UNTIL RECENTLY, the name Sibir Energy may not have meant anything to the chief executive of BP, Lord Browne of Madingley. Indeed, why should it? Sibir is a tiny, Aim-listed stock, not so much an oil minnow, more of a flea compared to the elephant that is BP, Britain's most valuable company and the second biggest oil major in the world.

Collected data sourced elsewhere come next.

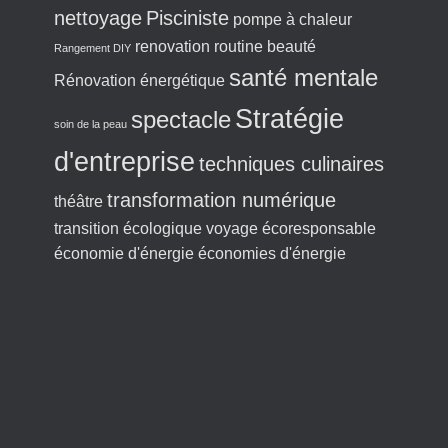
nettoyage
Pisciniste
pompe à chaleur
renovation
routine beauté
Rangement DIY
santé mentale
Rénovation énergétique
Stratégie
spectacle
soin de la peau
d'entreprise
techniques culinaires
transformation numérique
théâtre
transition écologique
voyage écoresponsable
économie d'énergie
économies d'énergie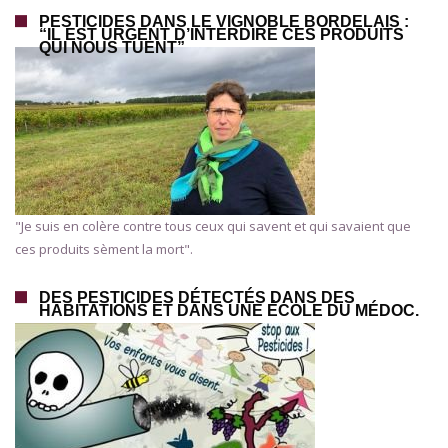
PESTICIDES DANS LE VIGNOBLE BORDELAIS :
“IL EST URGENT D’INTERDIRE CES PRODUITS
QUI NOUS TUENT”
"Je suis en colère contre tous ceux qui savent et qui savaient que
ces produits sèment la mort".
DES PESTICIDES DÉTECTÉS DANS DES
HABITATIONS ET DANS UNE ÉCOLE DU MÉDOC.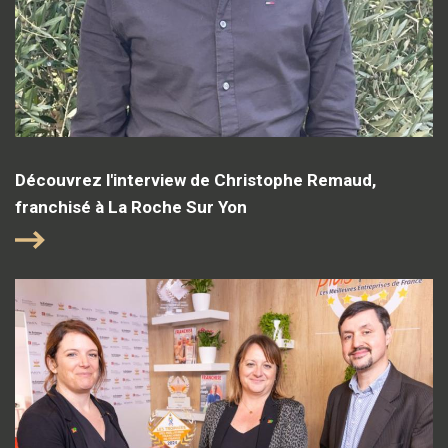
Découvrez l'interview de Christophe Remaud,
franchisé à La Roche Sur Yon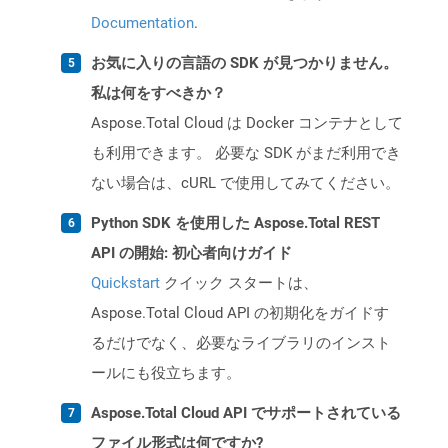
Documentation
.
お気に入りの言語の SDK が見つかりません。
私は何をすべきか？
Aspose.Total Cloud は Docker コンテナとして
も利用できます。 必要な SDK がまだ利用でき
ない場合は、cURL で使用してみてください。
Python SDK を使用した Aspose.Total REST
API の開始: 初心者向けガイド
Quickstart
クイック スタートは、
Aspose.Total Cloud API の初期化をガイドす
るだけでなく、必要なライブラリのインスト
ールにも役立ちます。
Aspose.Total Cloud API でサポートされている
ファイル形式は何ですか?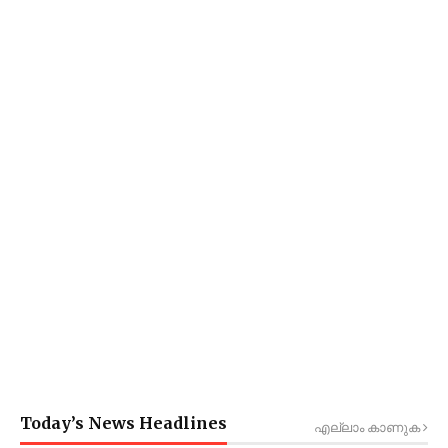
Today’s News Headlines
എല്ലാം കാണുക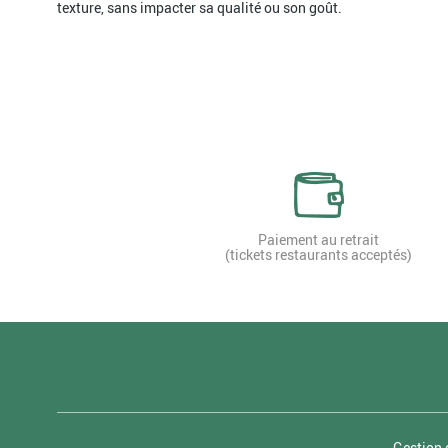
texture, sans impacter sa qualité ou son goût.
Paiement au retrait
(tickets restaurants acceptés)
Gestion 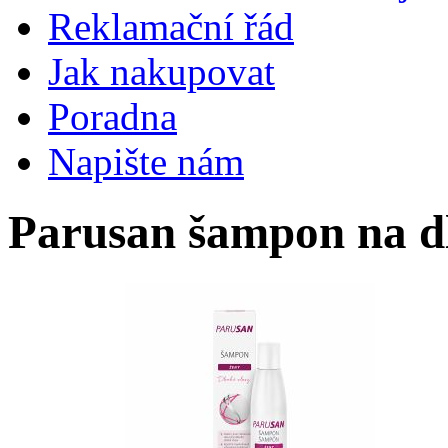
Reklamační řád
Jak nakupovat
Poradna
Napište nám
Parusan šampon na d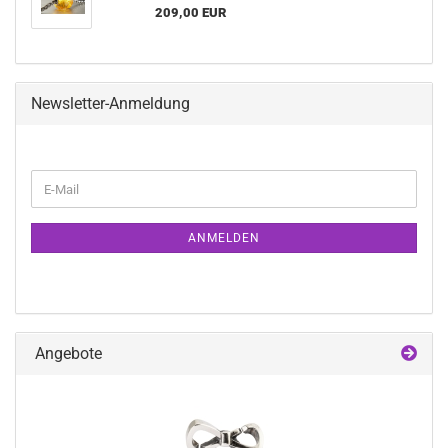
209,00 EUR
Newsletter-Anmeldung
WEITER
E-
ZUR
Mail
NEWSLETTER-
ANMELDUNG
ANMELDEN
Angebote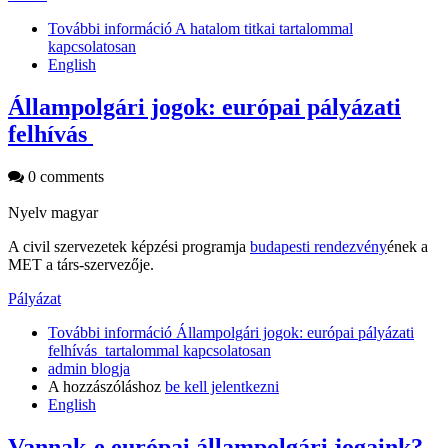
További információ
A hatalom titkai tartalommal
kapcsolatosan
English
Állampolgári jogok: európai pályázati
felhívás
0 comments
Nyelv
magyar
A civil szervezetek képzési programja
budapesti rendezvény
ének a
MET a társ-szervezője.
Pályázat
További információ
Állampolgári jogok: európai pályázati
felhívás tartalommal kapcsolatosan
admin blogja
A hozzászóláshoz
be kell jelentkezni
English
Vannak-e európai állampolgári jogaink?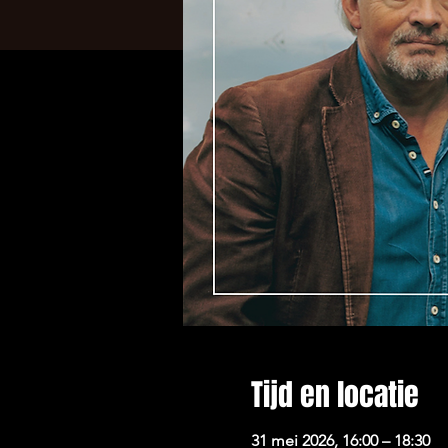
Tijd en locatie
31 mei 2026, 16:00 – 18:30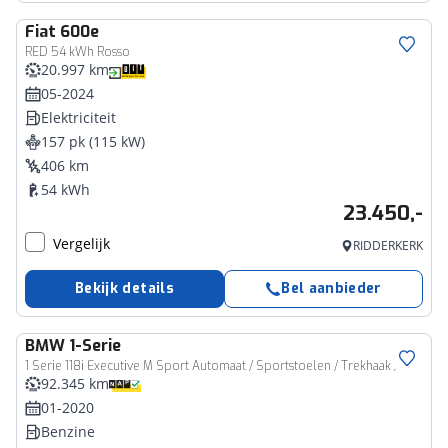
Fiat
600e
RED 54 kWh Rosso
20.997 km
05-2024
Elektriciteit
157 pk (115 kW)
406 km
54 kWh
23.450,-
Vergelijk
RIDDERKERK
Bekijk details
Bel aanbieder
BMW
1-Serie
1 Serie 118i Executive M Sport Automaat / Sportstoelen / Trekhaak / Achteruitrijcamera / LED / Live Cockpit Professional / Cruise control
92.345 km
01-2020
Benzine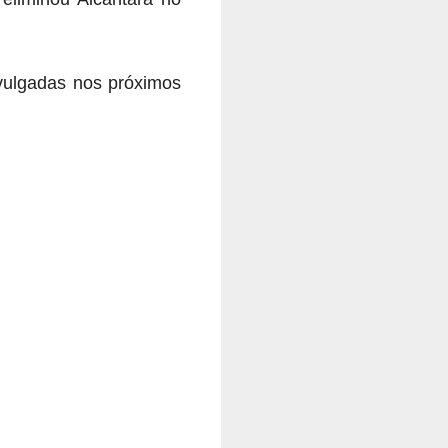
ivulgadas nos próximos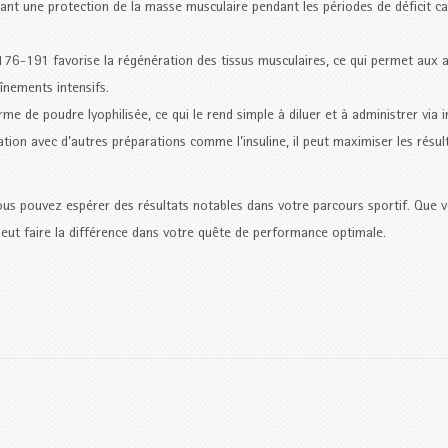
ant une protection de la masse musculaire pendant les périodes de déficit cal
6-191 favorise la régénération des tissus musculaires, ce qui permet aux a
înements intensifs.
e de poudre lyophilisée, ce qui le rend simple à diluer et à administrer via i
ation avec d’autres préparations comme l’insuline, il peut maximiser les résul
us pouvez espérer des résultats notables dans votre parcours sportif. Que 
eut faire la différence dans votre quête de performance optimale.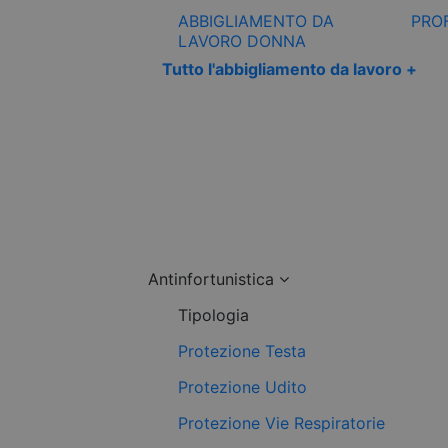
ABBIGLIAMENTO DA
PRO
LAVORO DONNA
Tutto l'abbigliamento da lavoro +
Antinfortunistica
Tipologia
Protezione Testa
Protezione Udito
Protezione Vie Respiratorie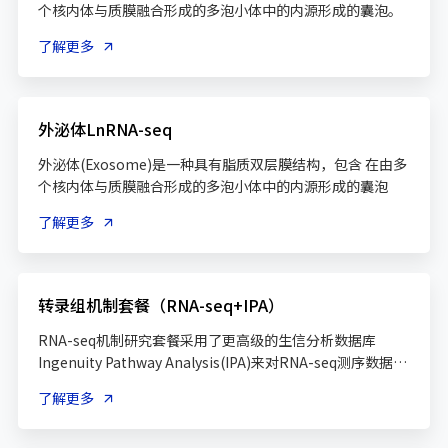
个核内体与质膜融合形成的多泡小体中的内源形成的囊泡。
了解更多
外泌体LnRNA-seq
外泌体(Exosome)是一种具有脂质双层膜结构，包含 在由多
个核内体与质膜融合形成的多泡小体中的内源形成的囊泡
了解更多
转录组机制套餐（RNA-seq+IPA）
RNA-seq机制研究套餐采用了更高级的生信分析数据库
Ingenuity Pathway Analysis(IPA)来对RNA-seq测序数据进
行分析
了解更多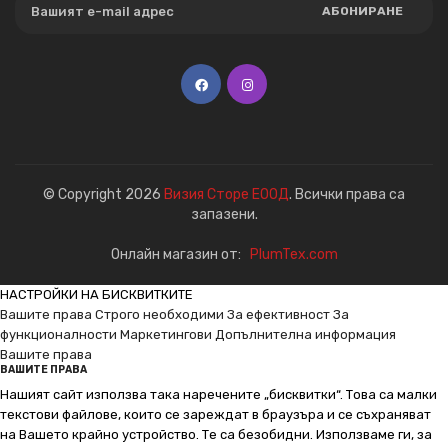
АБОНИРАНЕ
© Copyright 2026
Визия Сторе ЕООД
. Всички права са
запазени.
Онлайн магазин от:
PlumTex.com
НАСТРОЙКИ НА БИСКВИТКИТЕ
Вашите права
Строго необходими
За ефективност
За
функционалности
Маркетингови
Допълнителна информация
Вашите права
ВАШИТЕ ПРАВА
Нашият сайт използва така наречените „бисквитки“. Това са малки
текстови файлове, които се зареждат в браузъра и се съхраняват
на Вашето крайно устройство. Те са безобидни. Използваме ги, за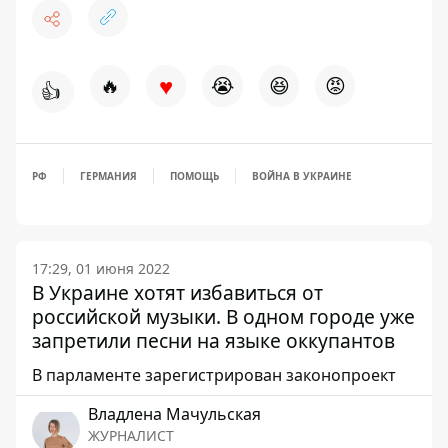
♥
🔥
😭
😆
😡
👍
РФ
ГЕРМАНИЯ
ПОМОЩЬ
ВОЙНА В УКРАИНЕ
17:29, 01 июня 2022
В Украине хотят избавиться от
российской музыки. В одном городе уже
запретили песни на языке оккупантов
В парламенте зарегистрирован законопроект
Владлена Мачульская
ЖУРНАЛИСТ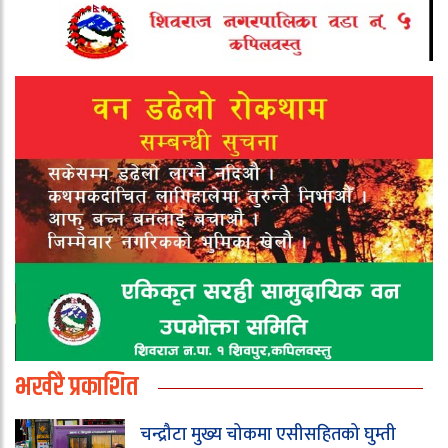
भर्खरै प्रकाशित
चन्द्रौटा मुख्य चोकमा एसीसहितको घुम्ती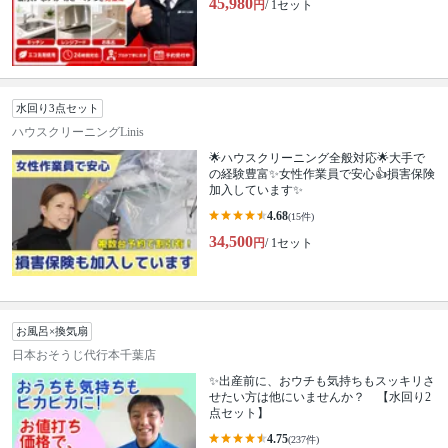
45,980
円
/ 1セット
水回り3点セット
ハウスクリーニングLinis
🌟ハウスクリーニング全般対応🌟大手で
の経験豊富✨女性作業員で安心👍損害保険
加入しています✨
4.68
(15件)
34,500
円
/ 1セット
お風呂×換気扇
日本おそうじ代行本千葉店
✨出産前に、おウチも気持ちもスッキリさ
せたい方は他にいませんか？ 【水回り2
点セット】
4.75
(237件)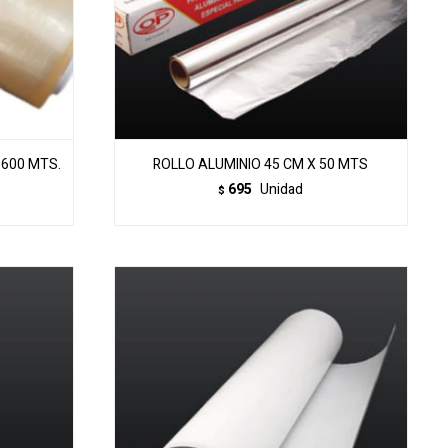
 600 MTS.
ROLLO ALUMINIO 45 CM X 50 MTS
695
Unidad
$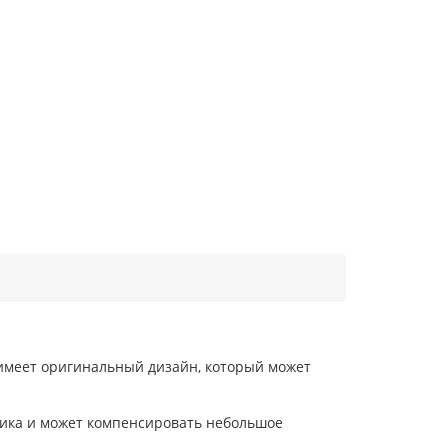
, имеет оригинальный дизайн, который может
тика и может компенсировать небольшое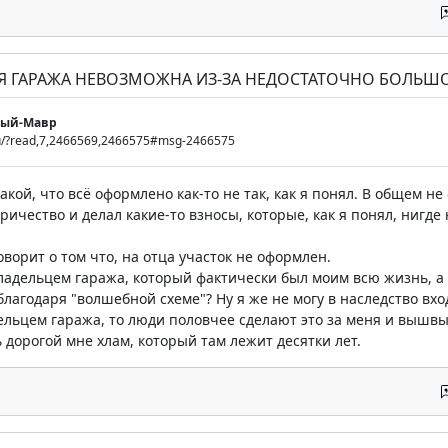
ИЯ ГАРАЖА НЕВОЗМОЖНА ИЗ-ЗА НЕДОСТАТОЧНО БОЛЬШО
мый-Мавр
.ru/?read,7,2466569,2466575#msg-2466575
акой, что всё оформлено как-то не так, как я понял. В общем не
ричество и делал какие-то взносы, которые, как я понял, нигд
ворит о том что, на отца участок не оформлен.
владельцем гаража, который фактически был моим всю жизнь, а 
 благодаря "волшебной схеме"? Ну я же не могу в наследство в
дельцем гаража, то люди половчее сделают это за меня и вышвы
ь дорогой мне хлам, который там лежит десятки лет.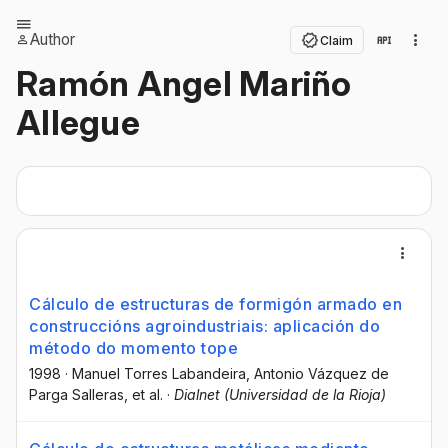
Author
Claim
Ramón Angel Mariño
Allegue
Cálculo de estructuras de formigón armado en
construccións agroindustriais: aplicación do
método do momento tope
1998
·
Manuel Torres Labandeira
, Antonio Vázquez de
Parga Salleras
, et al.
·
Dialnet (Universidad de la Rioja)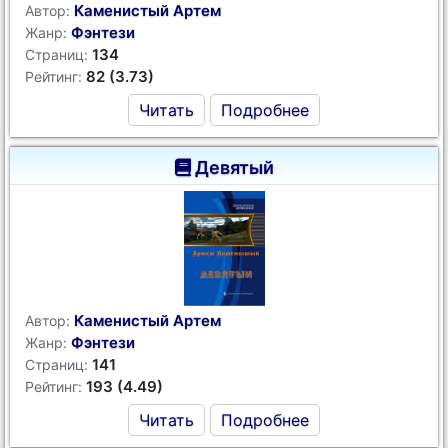
Каменистый Артем
Автор:
Фэнтези
Жанр:
134
Страниц:
82 (3.73)
Рейтинг:
Читать
Подробнее
Девятый
Каменистый Артем
Автор:
Фэнтези
Жанр:
141
Страниц:
193 (4.49)
Рейтинг:
Читать
Подробнее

Nevertheless, the extraordinary story of Sibir cannot have escaped Lord Browne's notice. A year ago, it agreed a joint venture with Sibneft, the Russian oil company controlled by the owner of Chelsea football club, Roman Abramovich. Sibir's 45 per cent share of the joint venture was conservatively estimated at $75m. In April, it was notified by its Russian partner that its stake had mysteriously been diluted to 1 per cent. Why and by whom, no one quite seems to know. Sibir is clear about one thing, however, and that is that the dilution was illegal. It is now seeking restoration of its interest in the joint venture. Meanwhile, Sibir shares remain suspended.
No one is remotely suggesting that the same thing is about to happen to BP's rather bigger Russian joint venture TNK-BP, which is valued at some $14bn. Nevertheless, the first rumblings of discontent have begun to be heard from the three Russian oligarchs with whom BP struck the deal. They have made it plain they want the money which BP still owes them upfront and in cash, rather than in BP shares over the next three years.
Now it is reported that Russia's secret service is investigating TNK- BP on the grounds that its British chief executive has got his hands on state secrets in the shape of the joint venture's oil reserves.
It is an increasingly uncertain time to be an oligarch in Putin's Russia. The former chairman of the country's biggest oil company and once its richest man, Mikhail Khodorkovsky, languishes in jail while his company Yukos falls apart.
According to some analyses, Mikhail Fridman, one of the oligarchs with whom BP is in bed, may be next to fall foul of the Kremlin. If so, that would leave the future of TNK-BP in the air. As Lord Browne observed when the deal was signed last summer: "In business, trust is never 100 per cent." Let's hope those words do not come back to haunt him.